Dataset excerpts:
-------------------------
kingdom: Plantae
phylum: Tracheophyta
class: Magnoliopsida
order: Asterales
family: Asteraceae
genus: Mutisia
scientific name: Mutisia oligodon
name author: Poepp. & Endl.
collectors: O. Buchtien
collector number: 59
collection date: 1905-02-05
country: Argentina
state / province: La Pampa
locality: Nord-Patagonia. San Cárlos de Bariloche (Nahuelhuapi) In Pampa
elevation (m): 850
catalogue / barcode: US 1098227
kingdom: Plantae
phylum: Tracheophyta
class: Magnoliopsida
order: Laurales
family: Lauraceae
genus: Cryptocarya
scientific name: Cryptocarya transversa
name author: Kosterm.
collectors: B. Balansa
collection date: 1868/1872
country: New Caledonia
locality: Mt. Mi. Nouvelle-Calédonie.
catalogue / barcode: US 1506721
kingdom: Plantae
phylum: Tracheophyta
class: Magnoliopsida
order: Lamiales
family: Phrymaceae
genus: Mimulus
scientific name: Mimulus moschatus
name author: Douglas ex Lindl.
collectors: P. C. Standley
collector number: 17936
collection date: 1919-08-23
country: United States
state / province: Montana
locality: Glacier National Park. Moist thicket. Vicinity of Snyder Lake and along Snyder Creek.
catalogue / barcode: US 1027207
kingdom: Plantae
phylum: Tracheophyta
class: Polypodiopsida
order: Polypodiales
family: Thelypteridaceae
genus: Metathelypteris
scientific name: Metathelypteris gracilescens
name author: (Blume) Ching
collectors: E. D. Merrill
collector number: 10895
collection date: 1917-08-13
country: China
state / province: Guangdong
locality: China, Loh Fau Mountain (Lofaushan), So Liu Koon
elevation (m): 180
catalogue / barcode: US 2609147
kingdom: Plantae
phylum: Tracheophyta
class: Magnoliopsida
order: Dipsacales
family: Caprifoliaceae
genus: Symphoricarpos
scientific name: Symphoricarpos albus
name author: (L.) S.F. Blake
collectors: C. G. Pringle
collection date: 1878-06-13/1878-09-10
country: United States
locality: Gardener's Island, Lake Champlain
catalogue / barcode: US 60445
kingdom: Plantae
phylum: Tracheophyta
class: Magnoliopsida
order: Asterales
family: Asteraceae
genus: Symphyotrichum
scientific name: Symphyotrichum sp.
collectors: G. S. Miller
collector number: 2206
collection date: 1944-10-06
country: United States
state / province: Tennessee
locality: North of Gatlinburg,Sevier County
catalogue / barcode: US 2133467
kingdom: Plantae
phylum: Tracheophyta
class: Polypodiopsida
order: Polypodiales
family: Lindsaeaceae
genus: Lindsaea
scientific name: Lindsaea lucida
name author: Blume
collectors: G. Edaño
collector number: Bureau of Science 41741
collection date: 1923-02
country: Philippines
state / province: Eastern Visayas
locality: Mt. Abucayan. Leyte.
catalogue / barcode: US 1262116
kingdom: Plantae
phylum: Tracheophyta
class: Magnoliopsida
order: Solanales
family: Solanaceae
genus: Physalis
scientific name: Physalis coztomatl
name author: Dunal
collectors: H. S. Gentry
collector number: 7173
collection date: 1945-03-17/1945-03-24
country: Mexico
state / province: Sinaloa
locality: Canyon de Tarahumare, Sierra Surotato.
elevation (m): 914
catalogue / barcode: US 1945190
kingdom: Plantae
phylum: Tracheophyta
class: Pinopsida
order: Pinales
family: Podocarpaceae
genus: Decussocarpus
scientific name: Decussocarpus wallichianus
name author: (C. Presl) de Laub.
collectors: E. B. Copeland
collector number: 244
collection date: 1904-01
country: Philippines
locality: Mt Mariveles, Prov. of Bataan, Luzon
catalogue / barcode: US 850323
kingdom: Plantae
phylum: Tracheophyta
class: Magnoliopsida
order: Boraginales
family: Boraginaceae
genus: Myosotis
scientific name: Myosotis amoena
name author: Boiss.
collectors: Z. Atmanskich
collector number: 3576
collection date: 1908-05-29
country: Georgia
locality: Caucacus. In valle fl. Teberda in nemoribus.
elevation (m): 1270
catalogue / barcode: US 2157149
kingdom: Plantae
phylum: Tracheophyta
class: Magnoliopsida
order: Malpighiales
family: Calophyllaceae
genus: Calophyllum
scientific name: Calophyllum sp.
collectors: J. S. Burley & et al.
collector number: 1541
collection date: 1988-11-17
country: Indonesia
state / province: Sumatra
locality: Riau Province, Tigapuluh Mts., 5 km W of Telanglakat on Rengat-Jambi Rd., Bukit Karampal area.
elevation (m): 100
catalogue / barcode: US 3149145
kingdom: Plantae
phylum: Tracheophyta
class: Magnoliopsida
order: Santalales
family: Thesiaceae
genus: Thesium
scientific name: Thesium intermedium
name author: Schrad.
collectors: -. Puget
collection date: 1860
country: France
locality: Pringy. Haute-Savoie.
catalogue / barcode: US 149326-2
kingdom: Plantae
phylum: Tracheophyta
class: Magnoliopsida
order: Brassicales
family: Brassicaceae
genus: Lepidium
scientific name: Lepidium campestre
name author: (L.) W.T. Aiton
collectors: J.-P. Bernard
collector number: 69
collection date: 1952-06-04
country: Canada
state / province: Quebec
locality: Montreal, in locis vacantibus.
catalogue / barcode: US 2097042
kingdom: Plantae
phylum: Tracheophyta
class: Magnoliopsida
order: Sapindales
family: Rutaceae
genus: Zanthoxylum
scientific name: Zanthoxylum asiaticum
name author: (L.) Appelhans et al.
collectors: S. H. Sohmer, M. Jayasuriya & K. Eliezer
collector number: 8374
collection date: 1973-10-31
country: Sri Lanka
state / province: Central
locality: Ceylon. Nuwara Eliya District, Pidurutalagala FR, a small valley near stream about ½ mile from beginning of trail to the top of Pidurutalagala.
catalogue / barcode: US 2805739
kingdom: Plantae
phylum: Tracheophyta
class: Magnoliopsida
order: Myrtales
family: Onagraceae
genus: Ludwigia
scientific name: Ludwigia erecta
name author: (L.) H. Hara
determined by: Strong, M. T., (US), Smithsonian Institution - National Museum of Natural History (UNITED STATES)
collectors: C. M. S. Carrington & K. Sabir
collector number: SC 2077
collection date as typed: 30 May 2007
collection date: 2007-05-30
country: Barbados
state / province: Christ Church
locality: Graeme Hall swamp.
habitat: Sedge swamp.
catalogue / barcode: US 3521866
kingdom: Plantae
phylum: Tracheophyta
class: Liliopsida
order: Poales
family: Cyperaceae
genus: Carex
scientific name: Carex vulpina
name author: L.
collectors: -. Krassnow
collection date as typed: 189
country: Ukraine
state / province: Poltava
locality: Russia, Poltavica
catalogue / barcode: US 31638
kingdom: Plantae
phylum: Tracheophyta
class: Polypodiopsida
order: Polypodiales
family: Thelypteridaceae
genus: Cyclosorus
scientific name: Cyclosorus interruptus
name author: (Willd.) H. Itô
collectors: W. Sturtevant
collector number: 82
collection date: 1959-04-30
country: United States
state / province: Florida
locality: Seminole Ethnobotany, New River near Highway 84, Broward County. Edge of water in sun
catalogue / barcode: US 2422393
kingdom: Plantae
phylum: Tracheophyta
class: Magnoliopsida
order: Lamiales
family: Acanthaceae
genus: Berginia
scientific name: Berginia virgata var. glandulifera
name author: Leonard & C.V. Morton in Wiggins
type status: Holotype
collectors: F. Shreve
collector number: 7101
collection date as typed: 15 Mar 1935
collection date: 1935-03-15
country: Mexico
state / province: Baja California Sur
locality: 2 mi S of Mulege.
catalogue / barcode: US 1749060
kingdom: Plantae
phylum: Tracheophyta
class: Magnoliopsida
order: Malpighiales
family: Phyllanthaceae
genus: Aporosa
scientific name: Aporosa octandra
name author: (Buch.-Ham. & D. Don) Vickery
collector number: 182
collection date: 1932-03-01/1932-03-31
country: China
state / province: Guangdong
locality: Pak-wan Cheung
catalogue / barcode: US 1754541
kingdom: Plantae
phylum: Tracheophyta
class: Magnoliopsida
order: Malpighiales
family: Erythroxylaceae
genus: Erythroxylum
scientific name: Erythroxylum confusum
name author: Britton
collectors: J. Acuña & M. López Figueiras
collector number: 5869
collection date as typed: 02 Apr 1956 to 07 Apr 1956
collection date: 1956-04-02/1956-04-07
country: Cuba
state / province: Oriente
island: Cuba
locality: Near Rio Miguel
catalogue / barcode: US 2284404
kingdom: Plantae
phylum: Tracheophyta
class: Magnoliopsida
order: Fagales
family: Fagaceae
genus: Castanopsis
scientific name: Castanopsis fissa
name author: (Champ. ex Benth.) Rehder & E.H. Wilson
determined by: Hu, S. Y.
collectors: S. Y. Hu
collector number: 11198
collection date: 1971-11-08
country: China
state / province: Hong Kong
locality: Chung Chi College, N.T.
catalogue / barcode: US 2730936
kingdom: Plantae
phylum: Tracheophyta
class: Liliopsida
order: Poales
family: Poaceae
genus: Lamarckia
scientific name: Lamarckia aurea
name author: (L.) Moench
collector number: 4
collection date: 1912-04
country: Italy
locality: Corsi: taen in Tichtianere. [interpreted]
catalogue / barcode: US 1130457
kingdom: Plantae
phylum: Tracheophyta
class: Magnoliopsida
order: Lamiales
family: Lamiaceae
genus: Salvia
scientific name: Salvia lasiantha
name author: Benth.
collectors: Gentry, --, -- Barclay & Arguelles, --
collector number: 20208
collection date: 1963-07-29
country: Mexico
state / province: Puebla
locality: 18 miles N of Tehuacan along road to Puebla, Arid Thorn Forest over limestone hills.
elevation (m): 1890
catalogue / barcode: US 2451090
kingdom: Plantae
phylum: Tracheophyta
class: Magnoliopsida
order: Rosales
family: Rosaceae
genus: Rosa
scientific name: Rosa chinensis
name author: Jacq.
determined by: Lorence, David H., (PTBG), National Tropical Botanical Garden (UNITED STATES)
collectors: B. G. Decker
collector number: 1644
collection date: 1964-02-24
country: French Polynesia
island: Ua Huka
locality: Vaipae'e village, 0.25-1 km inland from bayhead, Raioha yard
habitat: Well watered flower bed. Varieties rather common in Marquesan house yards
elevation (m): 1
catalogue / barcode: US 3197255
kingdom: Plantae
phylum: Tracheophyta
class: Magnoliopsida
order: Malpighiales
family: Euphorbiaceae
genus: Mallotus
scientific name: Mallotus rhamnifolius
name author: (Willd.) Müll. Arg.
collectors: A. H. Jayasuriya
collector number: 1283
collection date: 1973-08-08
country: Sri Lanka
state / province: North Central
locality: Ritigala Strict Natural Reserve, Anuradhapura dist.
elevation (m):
-------------------------
- **EXERCISE INSTRUCTIONS**
Change "collection date" to "date collected" in the records, starting at their beginning and stopping after the line that contains "country: New Caledonia". Reproduce only those lines, with everything else left as it is.

- **COMPLETE ANSWER**
kingdom: Plantae
phylum: Tracheophyta
class: Magnoliopsida
order: Asterales
family: Asteraceae
genus: Mutisia
scientific name: Mutisia oligodon
name author: Poepp. & Endl.
collectors: O. Buchtien
collector number: 59
date collected: 1905-02-05
country: Argentina
state / province: La Pampa
locality: Nord-Patagonia. San Cárlos de Bariloche (Nahuelhuapi) In Pampa
elevation (m): 850
catalogue / barcode: US 1098227
kingdom: Plantae
phylum: Tracheophyta
class: Magnoliopsida
order: Laurales
family: Lauraceae
genus: Cryptocarya
scientific name: Cryptocarya transversa
name author: Kosterm.
collectors: B. Balansa
date collected: 1868/1872
country: New Caledonia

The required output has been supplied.